◆ **How to complete this task**:
In the material below, find the line containing "Macros from the" and the line containing "The number of", then reproduce exactly both of them and every line between, and nothing else.

◆ **Data shown**:
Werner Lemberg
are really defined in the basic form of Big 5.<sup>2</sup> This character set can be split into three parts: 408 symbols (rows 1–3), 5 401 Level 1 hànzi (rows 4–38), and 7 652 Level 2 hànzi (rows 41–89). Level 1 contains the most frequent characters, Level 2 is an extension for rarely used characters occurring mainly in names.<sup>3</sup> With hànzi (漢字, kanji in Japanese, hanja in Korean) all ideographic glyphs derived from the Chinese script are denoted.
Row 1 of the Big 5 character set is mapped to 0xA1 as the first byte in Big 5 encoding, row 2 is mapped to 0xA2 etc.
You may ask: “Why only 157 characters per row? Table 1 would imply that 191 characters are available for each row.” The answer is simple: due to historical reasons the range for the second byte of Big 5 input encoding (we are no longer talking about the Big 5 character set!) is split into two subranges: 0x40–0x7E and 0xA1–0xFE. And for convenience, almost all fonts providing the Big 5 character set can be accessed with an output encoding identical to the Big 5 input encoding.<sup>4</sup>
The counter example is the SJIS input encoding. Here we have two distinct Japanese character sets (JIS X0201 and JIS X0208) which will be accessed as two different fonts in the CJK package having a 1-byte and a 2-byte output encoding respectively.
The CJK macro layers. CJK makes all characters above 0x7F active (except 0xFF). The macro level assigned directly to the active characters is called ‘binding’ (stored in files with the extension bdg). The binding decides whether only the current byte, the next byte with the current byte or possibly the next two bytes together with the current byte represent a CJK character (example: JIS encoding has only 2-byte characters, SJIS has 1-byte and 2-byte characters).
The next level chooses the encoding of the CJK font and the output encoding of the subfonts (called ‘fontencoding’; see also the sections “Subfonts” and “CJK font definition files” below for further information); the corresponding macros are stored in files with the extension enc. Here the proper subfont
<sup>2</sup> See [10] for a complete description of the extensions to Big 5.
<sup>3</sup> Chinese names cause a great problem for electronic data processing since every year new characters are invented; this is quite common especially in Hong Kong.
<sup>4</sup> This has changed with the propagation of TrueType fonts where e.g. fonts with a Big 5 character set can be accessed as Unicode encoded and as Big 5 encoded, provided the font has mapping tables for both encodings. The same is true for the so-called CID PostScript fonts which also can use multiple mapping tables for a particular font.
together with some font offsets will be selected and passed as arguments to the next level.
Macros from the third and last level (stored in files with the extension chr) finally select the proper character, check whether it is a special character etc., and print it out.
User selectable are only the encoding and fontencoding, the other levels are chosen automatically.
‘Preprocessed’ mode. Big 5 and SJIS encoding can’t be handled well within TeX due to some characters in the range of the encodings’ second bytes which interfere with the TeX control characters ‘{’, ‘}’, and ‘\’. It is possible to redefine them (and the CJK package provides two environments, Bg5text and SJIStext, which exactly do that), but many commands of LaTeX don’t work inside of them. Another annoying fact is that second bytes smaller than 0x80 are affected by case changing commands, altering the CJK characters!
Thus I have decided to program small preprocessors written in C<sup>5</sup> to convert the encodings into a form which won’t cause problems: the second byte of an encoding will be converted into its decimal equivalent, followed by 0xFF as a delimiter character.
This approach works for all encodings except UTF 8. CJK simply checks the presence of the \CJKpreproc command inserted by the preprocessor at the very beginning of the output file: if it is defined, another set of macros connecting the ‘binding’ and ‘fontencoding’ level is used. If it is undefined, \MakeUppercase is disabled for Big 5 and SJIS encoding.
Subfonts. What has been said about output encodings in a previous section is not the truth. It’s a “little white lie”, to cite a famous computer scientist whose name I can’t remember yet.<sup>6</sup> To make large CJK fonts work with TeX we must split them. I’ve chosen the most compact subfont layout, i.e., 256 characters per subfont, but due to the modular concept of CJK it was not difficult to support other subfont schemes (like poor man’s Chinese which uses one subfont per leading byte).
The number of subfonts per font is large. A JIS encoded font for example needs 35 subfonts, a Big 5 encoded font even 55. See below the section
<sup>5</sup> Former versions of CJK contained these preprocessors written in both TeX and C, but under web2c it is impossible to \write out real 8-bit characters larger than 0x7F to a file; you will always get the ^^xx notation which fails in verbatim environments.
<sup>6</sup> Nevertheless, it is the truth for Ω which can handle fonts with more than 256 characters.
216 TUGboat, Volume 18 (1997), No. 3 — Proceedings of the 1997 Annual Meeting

--

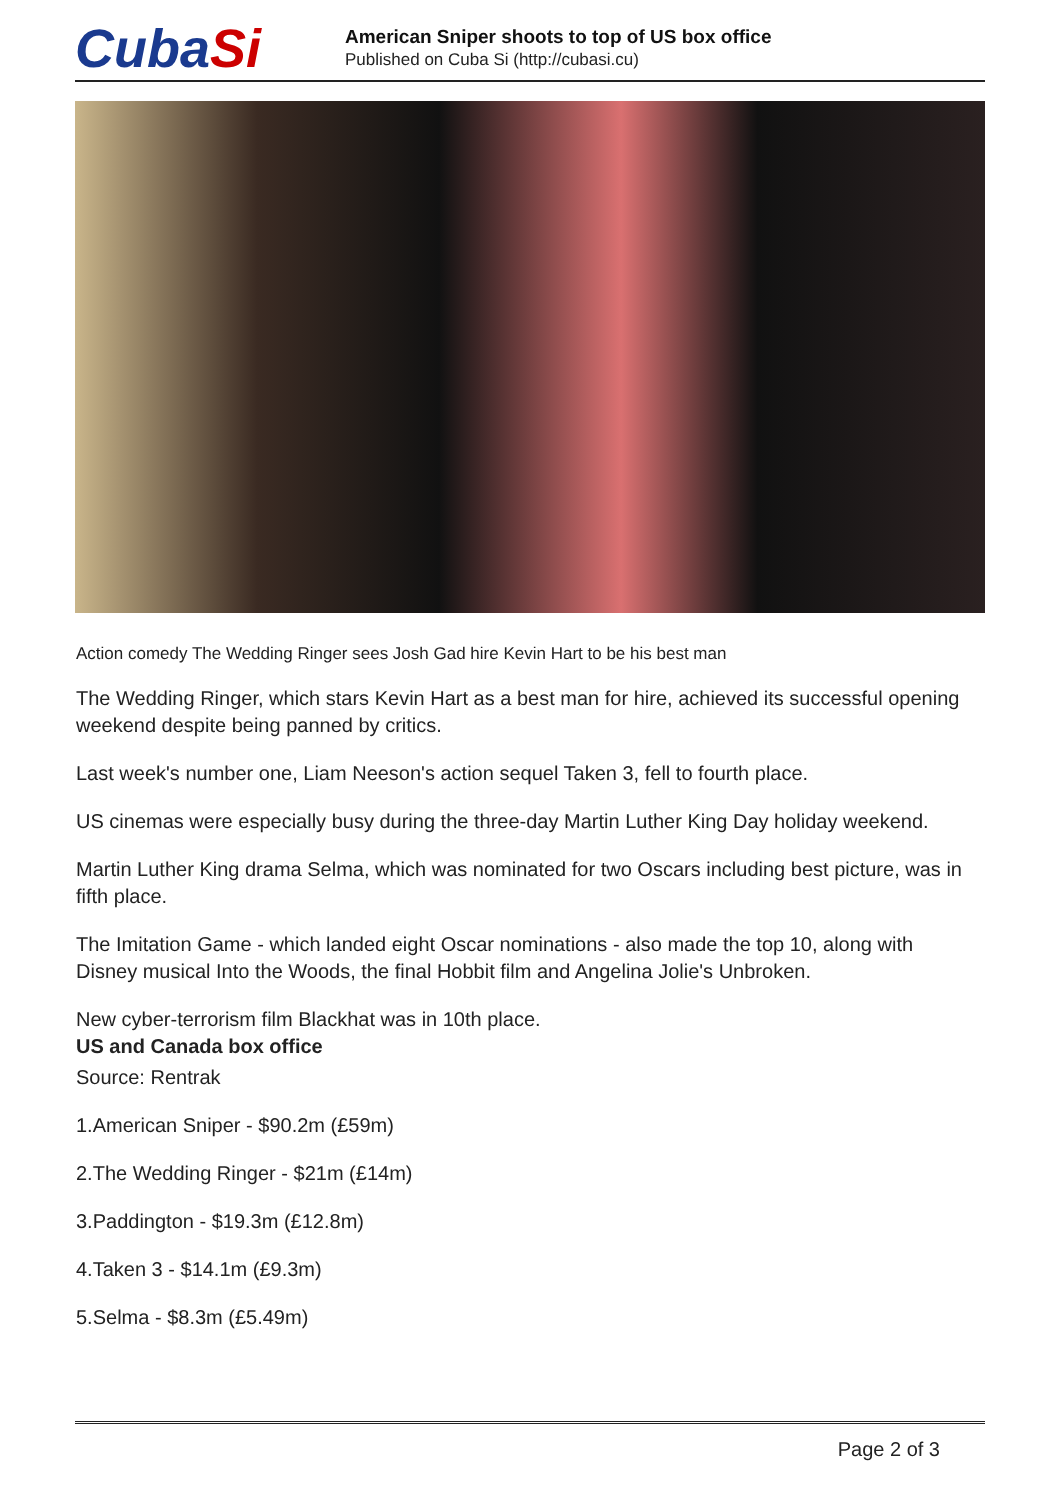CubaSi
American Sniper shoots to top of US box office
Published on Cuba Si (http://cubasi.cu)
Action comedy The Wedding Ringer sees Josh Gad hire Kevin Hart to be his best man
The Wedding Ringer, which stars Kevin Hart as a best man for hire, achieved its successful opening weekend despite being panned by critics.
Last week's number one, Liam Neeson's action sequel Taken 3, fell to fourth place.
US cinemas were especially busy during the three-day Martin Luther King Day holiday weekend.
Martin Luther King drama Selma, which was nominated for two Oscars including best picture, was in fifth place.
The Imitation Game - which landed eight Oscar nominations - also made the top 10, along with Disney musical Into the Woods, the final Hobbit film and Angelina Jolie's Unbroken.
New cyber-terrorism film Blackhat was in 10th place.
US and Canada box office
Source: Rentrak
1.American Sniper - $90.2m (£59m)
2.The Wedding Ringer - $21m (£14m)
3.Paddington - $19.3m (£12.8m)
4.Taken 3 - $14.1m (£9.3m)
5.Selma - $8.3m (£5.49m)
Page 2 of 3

◆ **Exercise output**:
Macros from the third and last level (stored in files with the extension chr) finally select the proper character, check whether it is a special character etc., and print it out.
User selectable are only the encoding and fontencoding, the other levels are chosen automatically.
‘Preprocessed’ mode. Big 5 and SJIS encoding can’t be handled well within TeX due to some characters in the range of the encodings’ second bytes which interfere with the TeX control characters ‘{’, ‘}’, and ‘\’. It is possible to redefine them (and the CJK package provides two environments, Bg5text and SJIStext, which exactly do that), but many commands of LaTeX don’t work inside of them. Another annoying fact is that second bytes smaller than 0x80 are affected by case changing commands, altering the CJK characters!
Thus I have decided to program small preprocessors written in C<sup>5</sup> to convert the encodings into a form which won’t cause problems: the second byte of an encoding will be converted into its decimal equivalent, followed by 0xFF as a delimiter character.
This approach works for all encodings except UTF 8. CJK simply checks the presence of the \CJKpreproc command inserted by the preprocessor at the very beginning of the output file: if it is defined, another set of macros connecting the ‘binding’ and ‘fontencoding’ level is used. If it is undefined, \MakeUppercase is disabled for Big 5 and SJIS encoding.
Subfonts. What has been said about output encodings in a previous section is not the truth. It’s a “little white lie”, to cite a famous computer scientist whose name I can’t remember yet.<sup>6</sup> To make large CJK fonts work with TeX we must split them. I’ve chosen the most compact subfont layout, i.e., 256 characters per subfont, but due to the modular concept of CJK it was not difficult to support other subfont schemes (like poor man’s Chinese which uses one subfont per leading byte).
The number of subfonts per font is large. A JIS encoded font for example needs 35 subfonts, a Big 5 encoded font even 55. See below the section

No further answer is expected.